In the question below, a statement is followed by two assumptions numbered I…
2023
In the question below, a statement is followed by two assumptions numbered I and II. An assumption is something supposed or taken for granted. Mark your answer as
Statement : I can take you quickly from Kanpur to Lucknow by my cab but then you must pay me double the normal charges.
Assumptions :
I. Normally, it will take more time to reach Lucknow from Kanpur.
II. People want to reach quickly but they will not pay extra money for it.
- A.
if only assumption I is implicit;
- B.
if either I or II is implicit;
- C.
if only assumption II is implicit;
- D.
if neither I nor II is implicit
Attempted by 1 students.
Show answer & explanation
Correct answer: A
Concept: An assumption is an unstated premise that the statement takes for granted. The negation test decides whether a candidate assumption is implicit: suppose it is false and check whether the statement's claim still makes sense. If negating it breaks the statement's logic, the assumption is implicit; if the statement still stands, it is not.

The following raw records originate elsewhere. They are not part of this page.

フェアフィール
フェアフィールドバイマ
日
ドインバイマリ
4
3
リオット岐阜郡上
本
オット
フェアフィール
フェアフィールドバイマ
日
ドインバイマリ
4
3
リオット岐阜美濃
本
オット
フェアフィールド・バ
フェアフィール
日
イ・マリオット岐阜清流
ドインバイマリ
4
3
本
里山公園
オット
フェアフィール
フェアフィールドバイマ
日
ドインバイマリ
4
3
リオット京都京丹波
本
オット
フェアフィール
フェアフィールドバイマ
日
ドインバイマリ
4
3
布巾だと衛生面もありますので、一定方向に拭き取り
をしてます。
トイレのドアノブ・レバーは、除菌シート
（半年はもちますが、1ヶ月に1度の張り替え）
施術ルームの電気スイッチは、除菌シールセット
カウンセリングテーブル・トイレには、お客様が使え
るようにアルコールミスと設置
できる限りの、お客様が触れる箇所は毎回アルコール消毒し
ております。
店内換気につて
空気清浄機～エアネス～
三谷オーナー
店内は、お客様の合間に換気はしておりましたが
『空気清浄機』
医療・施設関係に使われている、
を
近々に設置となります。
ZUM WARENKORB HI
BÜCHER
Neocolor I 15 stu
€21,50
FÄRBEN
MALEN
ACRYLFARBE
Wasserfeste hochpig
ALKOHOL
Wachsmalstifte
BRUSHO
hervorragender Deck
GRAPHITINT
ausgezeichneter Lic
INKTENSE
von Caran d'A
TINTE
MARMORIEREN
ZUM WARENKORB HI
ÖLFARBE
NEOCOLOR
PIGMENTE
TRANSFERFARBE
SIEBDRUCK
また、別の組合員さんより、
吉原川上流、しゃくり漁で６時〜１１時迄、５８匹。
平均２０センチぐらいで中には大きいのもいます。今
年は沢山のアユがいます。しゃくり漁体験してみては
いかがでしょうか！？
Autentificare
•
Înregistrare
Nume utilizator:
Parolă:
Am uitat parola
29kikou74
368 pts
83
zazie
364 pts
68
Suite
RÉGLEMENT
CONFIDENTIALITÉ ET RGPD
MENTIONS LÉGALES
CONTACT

Application: The offer promises to take you "quickly" from Kanpur to Lucknow for double the normal charges. Negate Assumption I — suppose the normal journey does not actually take longer. Then calling this trip "quick" and charging extra for it would be meaningless, since there would be nothing for it to be quick relative to. The statement's logic breaks, so Assumption I is implicit. Now negate Assumption II — suppose people are, in fact, willing to pay extra to save time. The statement is completely unaffected, because it is a one-off offer from the driver to a single listener, not a claim about the public's general attitude toward paying more. So Assumption II is not implicit.
Cross-check: Running the test the other way confirms it: assuming the normal journey IS slower is exactly what makes the driver's "quickly" claim meaningful in the first place, while the offer stands regardless of any general claim about people's willingness to pay extra — so only Assumption I is required for the statement to hold.
if only assumption II is implicit — wrongly treats the statement as a claim about people's general reluctance to pay extra, but the statement is a single offer between the driver and one listener, not a claim about public sentiment.
if either I or II is implicit — treats the two candidate assumptions as interchangeable rather than testing each one individually with the negation test.
if neither I nor II is implicit — overlooks that a "quick vs normal" offer only makes sense if some background contrast is presupposed.
So only Assumption I is implicit, matching "if only assumption I is implicit."